Рельсы, их бег и постукивание колес всегда напоминали мне одну и ту же бесконечно длинную дорогу. Невеселую, утомительную. Позади война — вой сирен, бомбоубежища и мое протяжное клянчанье по утрам: «Мама, дай корочку хлеба». А впереди — тыл, какой-то далекий-далекий город, в котором отец, как он рассказывал в письмах, ест пироги с капустой. К сытной и спокойной жизни везет нас товарный вагон, последний в составе. Его больше других мотает из стороны в сторону. Так мотает, что даже трудно выпить кружку кипятку. Иногда от толчка валится набок раскаленная печка-буржуйка. А под нами все время что-то скрипит, звякает, скрежещет.

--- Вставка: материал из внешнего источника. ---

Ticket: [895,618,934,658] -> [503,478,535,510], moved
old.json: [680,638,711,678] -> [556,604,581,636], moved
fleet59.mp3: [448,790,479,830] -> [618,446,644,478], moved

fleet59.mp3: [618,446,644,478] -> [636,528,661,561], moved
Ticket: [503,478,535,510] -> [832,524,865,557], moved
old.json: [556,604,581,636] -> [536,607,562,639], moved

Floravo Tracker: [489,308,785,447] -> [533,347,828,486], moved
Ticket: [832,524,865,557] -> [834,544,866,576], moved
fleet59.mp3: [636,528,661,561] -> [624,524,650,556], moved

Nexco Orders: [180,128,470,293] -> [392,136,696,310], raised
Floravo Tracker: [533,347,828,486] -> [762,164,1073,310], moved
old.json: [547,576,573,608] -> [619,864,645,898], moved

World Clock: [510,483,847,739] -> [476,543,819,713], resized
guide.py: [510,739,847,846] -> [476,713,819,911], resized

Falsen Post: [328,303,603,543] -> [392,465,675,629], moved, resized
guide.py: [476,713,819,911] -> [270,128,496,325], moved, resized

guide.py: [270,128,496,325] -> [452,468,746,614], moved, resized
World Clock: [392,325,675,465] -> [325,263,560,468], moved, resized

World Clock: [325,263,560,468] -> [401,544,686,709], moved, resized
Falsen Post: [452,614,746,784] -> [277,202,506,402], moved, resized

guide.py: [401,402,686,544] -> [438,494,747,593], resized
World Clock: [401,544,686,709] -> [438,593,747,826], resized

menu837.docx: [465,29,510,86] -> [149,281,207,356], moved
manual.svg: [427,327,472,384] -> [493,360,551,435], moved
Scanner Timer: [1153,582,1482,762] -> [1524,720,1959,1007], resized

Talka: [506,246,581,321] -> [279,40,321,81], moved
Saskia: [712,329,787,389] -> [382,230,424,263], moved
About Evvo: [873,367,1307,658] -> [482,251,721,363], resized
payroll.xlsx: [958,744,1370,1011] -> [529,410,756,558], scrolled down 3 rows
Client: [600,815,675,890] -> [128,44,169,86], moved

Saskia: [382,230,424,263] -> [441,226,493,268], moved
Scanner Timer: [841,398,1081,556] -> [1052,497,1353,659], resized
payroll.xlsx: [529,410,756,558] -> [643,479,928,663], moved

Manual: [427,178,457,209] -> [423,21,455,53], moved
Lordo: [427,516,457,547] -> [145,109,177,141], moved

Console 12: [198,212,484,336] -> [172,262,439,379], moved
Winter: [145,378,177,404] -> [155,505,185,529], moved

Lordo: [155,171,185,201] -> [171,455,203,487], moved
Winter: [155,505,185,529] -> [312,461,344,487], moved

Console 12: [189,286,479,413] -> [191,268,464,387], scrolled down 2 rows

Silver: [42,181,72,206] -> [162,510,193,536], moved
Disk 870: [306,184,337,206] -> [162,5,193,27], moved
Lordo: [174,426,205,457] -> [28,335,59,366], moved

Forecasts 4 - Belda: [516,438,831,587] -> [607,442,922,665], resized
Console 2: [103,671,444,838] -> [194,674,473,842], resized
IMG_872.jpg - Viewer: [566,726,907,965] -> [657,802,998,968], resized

В задней стене вагона широкие щели. Я все смотрю одним глазом, смотрю, как убегают от нас земля, рельсы, шпалы.

Я тогда еще очень смутно догадывался, что это убегает от меня мое детство, в котором были мать и отец, веселые праздники и много всего такого, чего уже не вернуть. Впереди меня ждала смерть родителей, детдом и дороги — от села к селу, от города к городу, от полустанка к полустанку. Долго я был бродягой, пока не вернулся в Ленинград к родственникам.

Рельсы, рельсы, куда вы опять? Ремесленное позади. Я учился, ждал, надеялся, но чаще не думал о том, что будет впереди, а теперь вот осталось всего четыре дня, и мы все разойдемся, разъедемся, кто куда. В субботу, в самый день выпуска, мне исполнится семнадцать лет. Как уже много, и как незаметно я взрослею. Годы навстречу, месяцы, дни. Сколько их, и какими они будут у меня?